I think mental health is very important. So if visiting from 10+ feet apart occasionally is going to help then I say do it in limited amounts and take precautions (ex: don’t touch anything of theirs, share toys/chairs, go if you’re sick, etc).
I posted this on CEP over the weekend- I did this with two friends Sunday. We pulled into a large parking lot for one of the soccer fields in town. Stayed 6 feet apart and in the back of our SUVs and chatted for an hour. I'm not sure I'm going to make it another month if we can't do things like this occasionally. My depression is really kicking into high gear with all of this and I need to see people other than my H and son to stay sane. However, I will say I was nervous the whole time. People kept driving through the parking lot and staring at us. Someone also took a picture of us from the road, and I was nervous it was going to end up on one of our town FB pages or something. A police officer also drove by - I definitely thought he was going to break us up, but he just said "looks like social distancing at its finest" and moved on, lol. All in all, it was more stressful than it needed to be, but I'm not discounting doing it again when the weather is nice, just super sparingly.
My in-laws live one street away from us. Before the restrictions started, we would see each other everyday. Once all of this started, they were still running around and not really taking any of this seriously. I gave them a firm lecture that if you want to see us you MUST stay home. I said we needed time apart so as not to put DH at risk. (Forget the fact that they are in their 70s with various health issues) It’s been two weeks, so they came over yesterday for DS’ birthday. Maybe it was dumb, maybe we’ll regret it, I don’t know, and I get really stressed about it. My H thinks it’s fine. I’m really not sure what to do going forward. I feel like the biggest bitch on earth telling them no, but I’m also not sure if their mental health can handle the isolation. I lost a lot of sleep about this last night.

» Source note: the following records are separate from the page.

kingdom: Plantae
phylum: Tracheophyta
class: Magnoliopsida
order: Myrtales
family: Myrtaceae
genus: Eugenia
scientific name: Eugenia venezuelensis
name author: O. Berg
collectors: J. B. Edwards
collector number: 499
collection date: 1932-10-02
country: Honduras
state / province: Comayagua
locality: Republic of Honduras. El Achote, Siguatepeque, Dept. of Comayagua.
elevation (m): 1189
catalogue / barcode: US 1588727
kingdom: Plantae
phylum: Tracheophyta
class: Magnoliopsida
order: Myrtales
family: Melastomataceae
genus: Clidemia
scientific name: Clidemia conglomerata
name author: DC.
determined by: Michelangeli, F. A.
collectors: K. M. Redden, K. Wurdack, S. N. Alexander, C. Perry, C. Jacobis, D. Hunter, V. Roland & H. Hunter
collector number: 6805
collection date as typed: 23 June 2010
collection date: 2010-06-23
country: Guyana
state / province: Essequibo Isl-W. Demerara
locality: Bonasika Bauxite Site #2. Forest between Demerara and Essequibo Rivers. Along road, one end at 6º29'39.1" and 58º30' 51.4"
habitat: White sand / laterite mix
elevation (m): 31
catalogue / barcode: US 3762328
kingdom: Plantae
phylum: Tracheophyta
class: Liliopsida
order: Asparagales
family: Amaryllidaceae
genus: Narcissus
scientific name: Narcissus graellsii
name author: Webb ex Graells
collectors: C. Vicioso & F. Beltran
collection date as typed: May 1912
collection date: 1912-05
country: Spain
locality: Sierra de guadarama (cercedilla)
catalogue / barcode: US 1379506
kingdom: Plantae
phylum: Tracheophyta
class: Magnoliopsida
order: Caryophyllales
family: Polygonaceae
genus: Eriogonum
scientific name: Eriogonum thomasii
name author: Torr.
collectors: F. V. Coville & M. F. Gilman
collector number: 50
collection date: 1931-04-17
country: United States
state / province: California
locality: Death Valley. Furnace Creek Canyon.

We were visiting neighbors and staying outside, more than 6 feet apart......but I think we’re going to stop. At this point I think we need to behave like all of us are infected, and like we are trying not to spread our infection to those we might come in contact with. It’s going to be hard though, we love these neighbors and they are like a third set of grandparents to our son (they are 60, we are 40, so slightly higher risk than us).